I’ve owned a 2016 & now a 2018. Both 4 doors. Without a doubt the best all around car I’ve ever owned. When I heard they were discontinued, I was prepared to get the ZL1, which I know i would have been happy with. But when I found a V hiding on a lot, I grabbed it. Another nice “bonus” is that they are much easier to tune than the Supercharged V8. So for an additional $800, the car now has about 530HP with no loss in drivability. Being a V8 guy all my life, I miss the sound, but I also like saying I’m getting that horsepower out of the same c.i. as a slant six.

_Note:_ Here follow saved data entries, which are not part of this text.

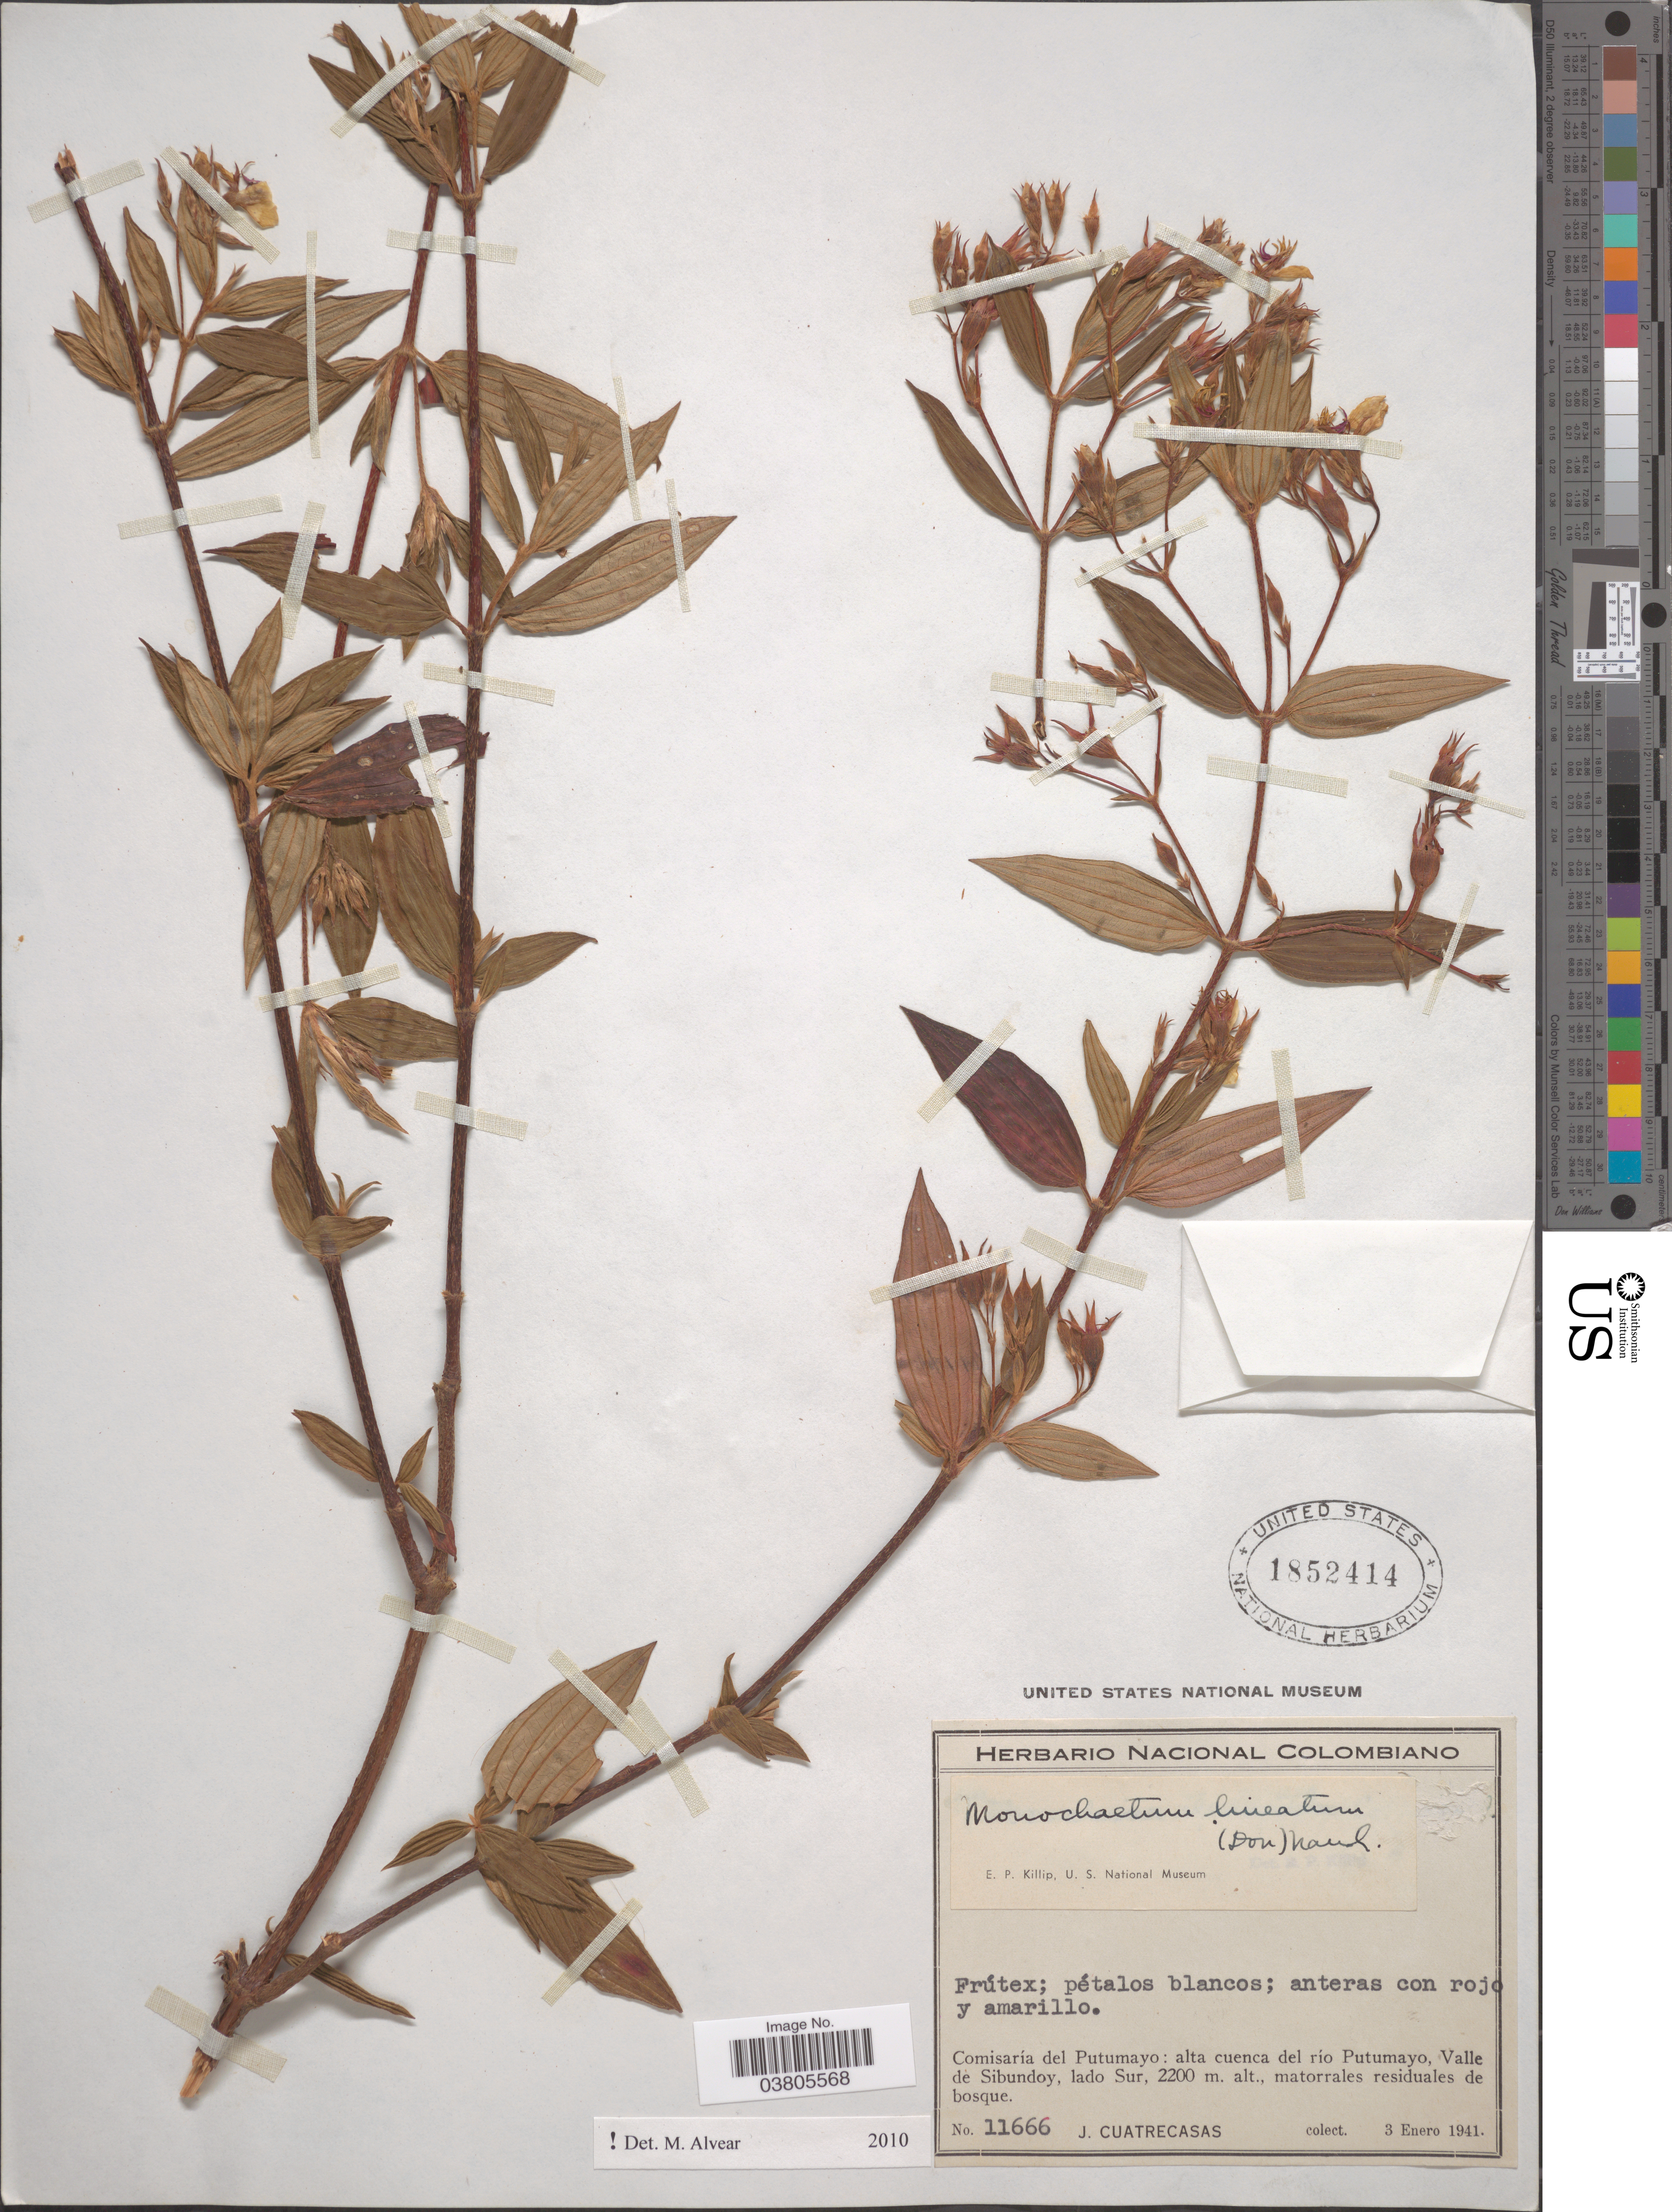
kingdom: Plantae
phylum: Tracheophyta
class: Magnoliopsida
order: Myrtales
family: Melastomataceae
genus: Monochaetum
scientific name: Monochaetum lineatum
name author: (D. Don) Naudin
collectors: J. Cuatrecasas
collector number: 11666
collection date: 1941-01-03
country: Colombia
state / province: Putumayo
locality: Comisaría del Putumayo: alta cuenca del río Putumayo, Valle de Sibundoy, lado Sur, matorrales residuales de bosque.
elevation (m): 2200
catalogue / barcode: US 1852414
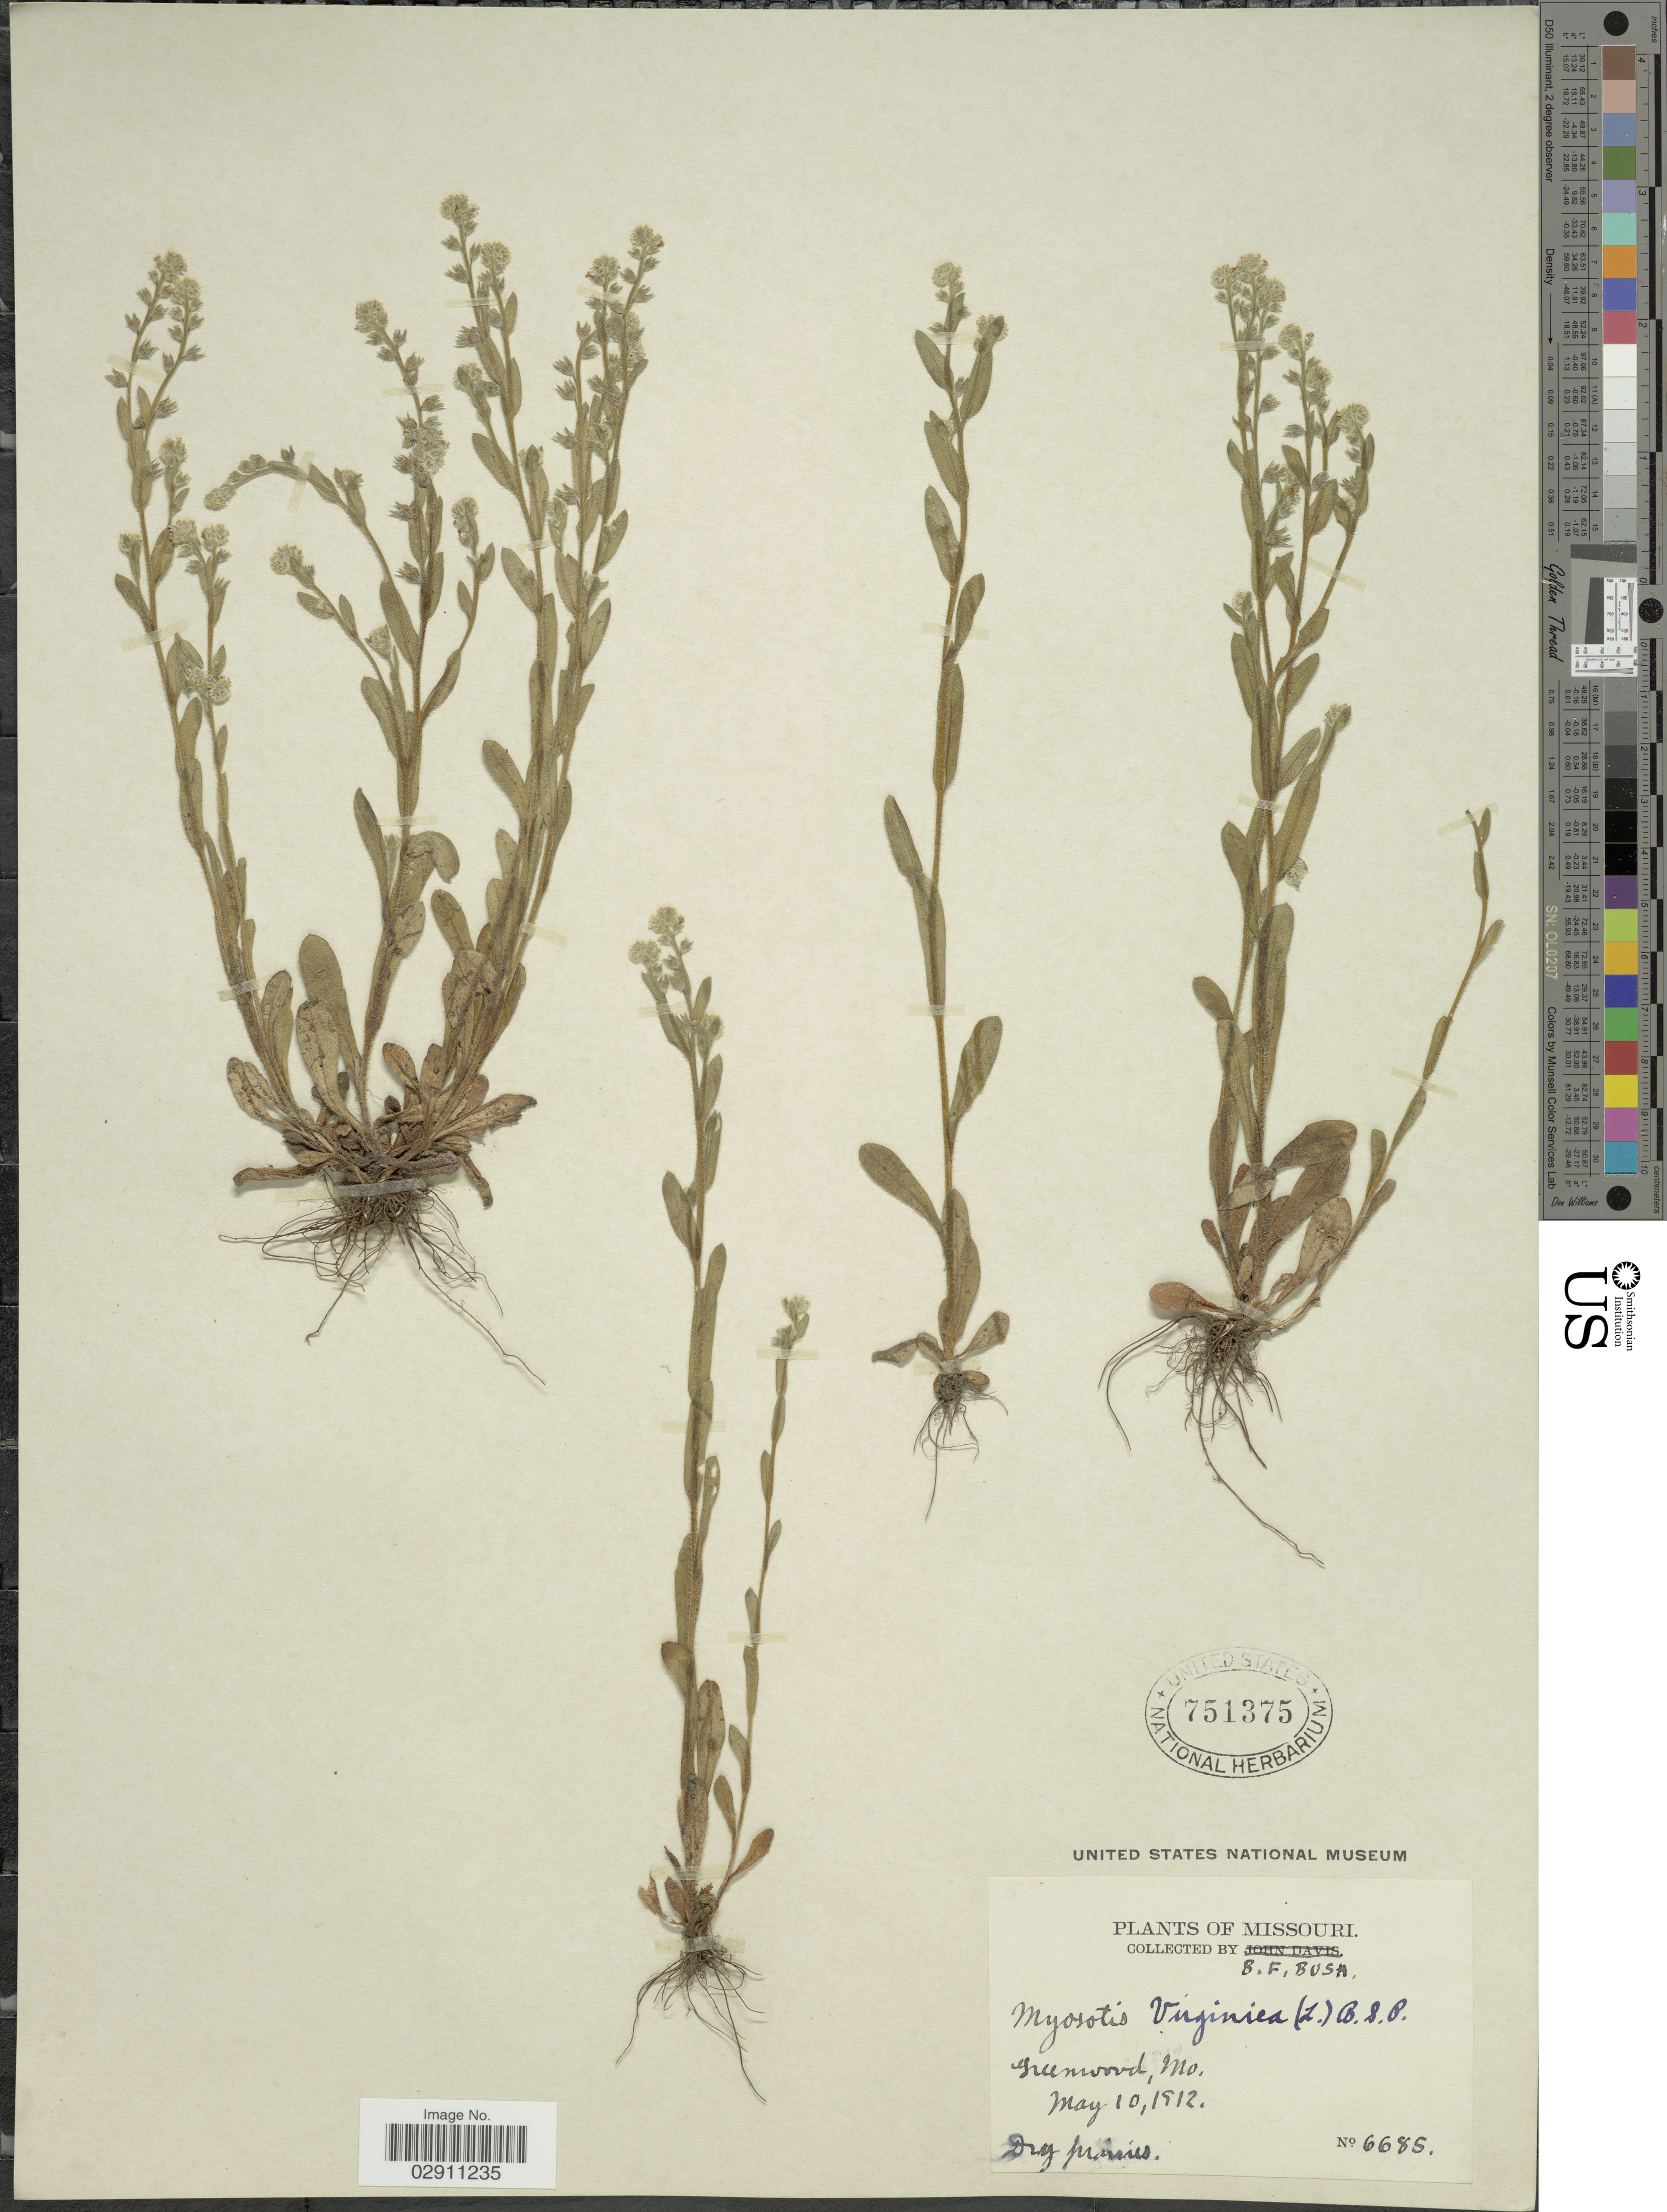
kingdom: Plantae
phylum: Tracheophyta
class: Magnoliopsida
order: Boraginales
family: Boraginaceae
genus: Myosotis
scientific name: Myosotis verna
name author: Nutt.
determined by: Goldman, Doug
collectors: B. F. Bush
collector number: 6685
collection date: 1912-05-10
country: United States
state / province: Missouri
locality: Greenwood.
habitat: Dry prairie.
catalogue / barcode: US 751375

It is good to hear that Cadillac allows tuning. As long as the engine can handle the extra boost, turbos are often easily tweaked to make serious power. Cadillac got so much right with the CTS-V and ATS-V, that it is a real shame that they are dropping them both. Unfortunately history has shown that GM regularly axes their models just at the point when they have worked out the bugs. Enjoy your CTS-V!!